Across the entries below, how many lines contain the word "shop"? Give the number alone.

BEGIN RECORDS FOR THIS TASK

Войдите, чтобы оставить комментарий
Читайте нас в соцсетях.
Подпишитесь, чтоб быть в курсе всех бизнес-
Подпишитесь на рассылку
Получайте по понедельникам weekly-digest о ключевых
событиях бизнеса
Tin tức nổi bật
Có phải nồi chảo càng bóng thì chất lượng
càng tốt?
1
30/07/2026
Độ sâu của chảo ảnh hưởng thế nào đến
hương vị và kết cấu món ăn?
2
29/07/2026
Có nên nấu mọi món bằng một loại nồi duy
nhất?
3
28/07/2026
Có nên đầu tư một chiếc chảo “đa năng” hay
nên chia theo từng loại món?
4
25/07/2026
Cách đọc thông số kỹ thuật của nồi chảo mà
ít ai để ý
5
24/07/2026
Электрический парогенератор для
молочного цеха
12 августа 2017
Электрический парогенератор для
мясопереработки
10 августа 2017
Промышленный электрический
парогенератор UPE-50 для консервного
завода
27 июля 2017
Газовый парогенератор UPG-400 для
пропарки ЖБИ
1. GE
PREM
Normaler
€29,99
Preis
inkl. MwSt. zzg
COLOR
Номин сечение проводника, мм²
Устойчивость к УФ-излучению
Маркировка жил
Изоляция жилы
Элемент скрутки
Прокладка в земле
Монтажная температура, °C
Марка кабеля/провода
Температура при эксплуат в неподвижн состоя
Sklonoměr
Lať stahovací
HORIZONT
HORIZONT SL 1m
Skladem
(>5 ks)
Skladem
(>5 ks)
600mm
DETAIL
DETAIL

END RECORDS FOR THIS TASK
BEGIN RECORDS FOR THIS TASK

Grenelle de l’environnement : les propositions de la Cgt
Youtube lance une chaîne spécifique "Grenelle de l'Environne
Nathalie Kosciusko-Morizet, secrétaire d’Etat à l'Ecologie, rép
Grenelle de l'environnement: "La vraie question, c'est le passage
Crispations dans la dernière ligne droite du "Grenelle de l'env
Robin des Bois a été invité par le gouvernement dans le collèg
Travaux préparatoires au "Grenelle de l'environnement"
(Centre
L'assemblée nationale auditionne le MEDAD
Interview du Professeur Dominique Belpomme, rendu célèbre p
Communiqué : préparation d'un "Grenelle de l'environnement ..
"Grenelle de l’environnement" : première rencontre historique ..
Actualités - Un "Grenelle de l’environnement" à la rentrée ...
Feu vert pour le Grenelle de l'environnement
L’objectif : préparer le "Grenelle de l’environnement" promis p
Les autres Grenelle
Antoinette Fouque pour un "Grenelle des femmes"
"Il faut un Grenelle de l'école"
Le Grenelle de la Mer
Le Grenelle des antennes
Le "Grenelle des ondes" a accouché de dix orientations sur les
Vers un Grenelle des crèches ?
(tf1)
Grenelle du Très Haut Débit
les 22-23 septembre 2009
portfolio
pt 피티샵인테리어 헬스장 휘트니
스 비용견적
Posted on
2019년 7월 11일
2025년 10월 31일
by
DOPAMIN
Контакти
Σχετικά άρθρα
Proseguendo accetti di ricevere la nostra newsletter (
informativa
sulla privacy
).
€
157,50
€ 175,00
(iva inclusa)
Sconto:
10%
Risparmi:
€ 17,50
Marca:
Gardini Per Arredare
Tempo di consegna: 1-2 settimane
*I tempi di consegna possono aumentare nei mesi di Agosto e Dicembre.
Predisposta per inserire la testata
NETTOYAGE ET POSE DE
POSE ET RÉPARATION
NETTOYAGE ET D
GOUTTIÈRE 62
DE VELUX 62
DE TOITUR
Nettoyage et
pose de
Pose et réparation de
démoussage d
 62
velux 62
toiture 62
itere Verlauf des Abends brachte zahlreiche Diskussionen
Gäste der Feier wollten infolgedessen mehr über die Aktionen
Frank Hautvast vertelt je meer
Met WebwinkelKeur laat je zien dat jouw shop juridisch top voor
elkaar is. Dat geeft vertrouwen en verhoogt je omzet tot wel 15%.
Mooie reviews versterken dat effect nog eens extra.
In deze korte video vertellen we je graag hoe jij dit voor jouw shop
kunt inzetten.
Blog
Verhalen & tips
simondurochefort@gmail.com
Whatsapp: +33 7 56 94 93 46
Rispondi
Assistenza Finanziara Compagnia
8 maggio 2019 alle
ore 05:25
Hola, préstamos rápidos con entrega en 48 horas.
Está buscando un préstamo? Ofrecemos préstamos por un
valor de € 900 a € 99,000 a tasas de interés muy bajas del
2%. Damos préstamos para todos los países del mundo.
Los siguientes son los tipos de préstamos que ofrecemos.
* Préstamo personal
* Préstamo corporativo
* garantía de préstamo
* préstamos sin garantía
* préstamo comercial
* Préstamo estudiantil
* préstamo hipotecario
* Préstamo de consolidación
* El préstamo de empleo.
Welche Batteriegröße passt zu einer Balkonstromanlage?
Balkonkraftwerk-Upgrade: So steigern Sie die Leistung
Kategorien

END RECORDS FOR THIS TASK

_ANSWER SPACE:_
2